Basic decency ought to be reason enough for all states, even those with Republican governors, to participate in the Affordable Care Act's expansion of Medicaid. The well-being of literally millions of low-income Americans is at stake. But if the humanitarian aspects of the Medicaid expansion don't appeal to Rick Perry, Rick Scott, and their allies, then economic self-interest really should.

As many of us have been saying, the Medicaid expansion an incredibly good deal, with the federal government picking up nearly the entire cost of the expansion, including 100 percent of the bill for the first three years. According to the Congressional Budget Office, participating in the expansion would require states to increase Medicaid spending by less than 3 percent between 2014 and 2022. (See graph below.) But that figure almost certainly overstates the net cost, as a new briefing from the Center on Budget and Policy Priorities makes clear.
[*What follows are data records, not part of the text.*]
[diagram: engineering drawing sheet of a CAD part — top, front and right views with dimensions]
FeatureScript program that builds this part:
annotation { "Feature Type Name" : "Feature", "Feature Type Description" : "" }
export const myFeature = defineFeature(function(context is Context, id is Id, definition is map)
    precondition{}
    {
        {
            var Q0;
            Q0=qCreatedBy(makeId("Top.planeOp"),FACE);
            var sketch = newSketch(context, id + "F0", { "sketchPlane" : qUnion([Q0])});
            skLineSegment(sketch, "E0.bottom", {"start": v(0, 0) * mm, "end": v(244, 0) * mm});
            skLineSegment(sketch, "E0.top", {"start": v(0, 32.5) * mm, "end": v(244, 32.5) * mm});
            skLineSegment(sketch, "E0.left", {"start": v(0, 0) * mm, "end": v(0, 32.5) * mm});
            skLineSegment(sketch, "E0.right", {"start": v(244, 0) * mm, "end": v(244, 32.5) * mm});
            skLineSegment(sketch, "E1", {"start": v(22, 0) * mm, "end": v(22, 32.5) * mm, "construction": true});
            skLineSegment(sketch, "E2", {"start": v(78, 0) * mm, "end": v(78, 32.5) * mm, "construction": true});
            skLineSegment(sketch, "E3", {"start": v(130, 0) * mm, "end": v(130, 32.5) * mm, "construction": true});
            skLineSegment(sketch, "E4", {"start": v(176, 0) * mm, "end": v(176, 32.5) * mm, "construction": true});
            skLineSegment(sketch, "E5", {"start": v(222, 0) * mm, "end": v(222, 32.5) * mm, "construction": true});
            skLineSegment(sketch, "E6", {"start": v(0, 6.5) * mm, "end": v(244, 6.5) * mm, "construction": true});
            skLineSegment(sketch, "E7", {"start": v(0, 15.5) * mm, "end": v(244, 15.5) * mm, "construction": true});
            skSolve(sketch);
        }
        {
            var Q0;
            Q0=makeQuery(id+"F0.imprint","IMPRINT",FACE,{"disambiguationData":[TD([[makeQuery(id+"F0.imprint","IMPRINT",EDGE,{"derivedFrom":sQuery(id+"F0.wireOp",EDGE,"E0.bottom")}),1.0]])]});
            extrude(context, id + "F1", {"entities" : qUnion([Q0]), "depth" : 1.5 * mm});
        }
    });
It notes that, based on estimates from the Urban Institute, state and local governments would likely save somewhere between $26 billion and $52 billion because they could spend less money on providing uncompensated care to the uninsured. “There are a number of states that have state-funded programs that will no longer be necessary and virtually every state and localities within those states make payments for uncompensated care to support the uninsured," says John Holohan, who is director of Urban's Health Policy Center. "A lot of that can go away and those savings would offset any new state spending on Medicaid."

Wonkier conservatives who understand health care, along with Republican officials familiar with the challenges of state budgeting, have suggested that the Medicaid expansion imposes a hidden cost. As this argument goes, the expansion will not only attract people who weren't eligible for Medicaid previously. It will also attract people who were eligible but never enrolled. For members of the latter group, the federal government won't be providing the higher matching rate of the expansion. It will be providing the rate it already provides, which varies from 50 to about 85 percent.

But this argument from the right has two flaws. First, experts expect more of the previously eligible to sign up not because of the Medicaid expansion but because of the mandate, which (thanks to the Supreme Court) is still part of the law. The message will go out: Everybody should get insurance. And many people who might not have enrolled before will. Even states that opt out of the expansion will be on the hook for those costs.

Second, and more important, the CBO and Urban Institute estimates already account for that higher enrollment among people who already qualify for the program. 

All of which means that the Medicaid expansion is an even better deal than commonly understood. Governors refusing to take part owe their constituents an explanation for why they're turning it down.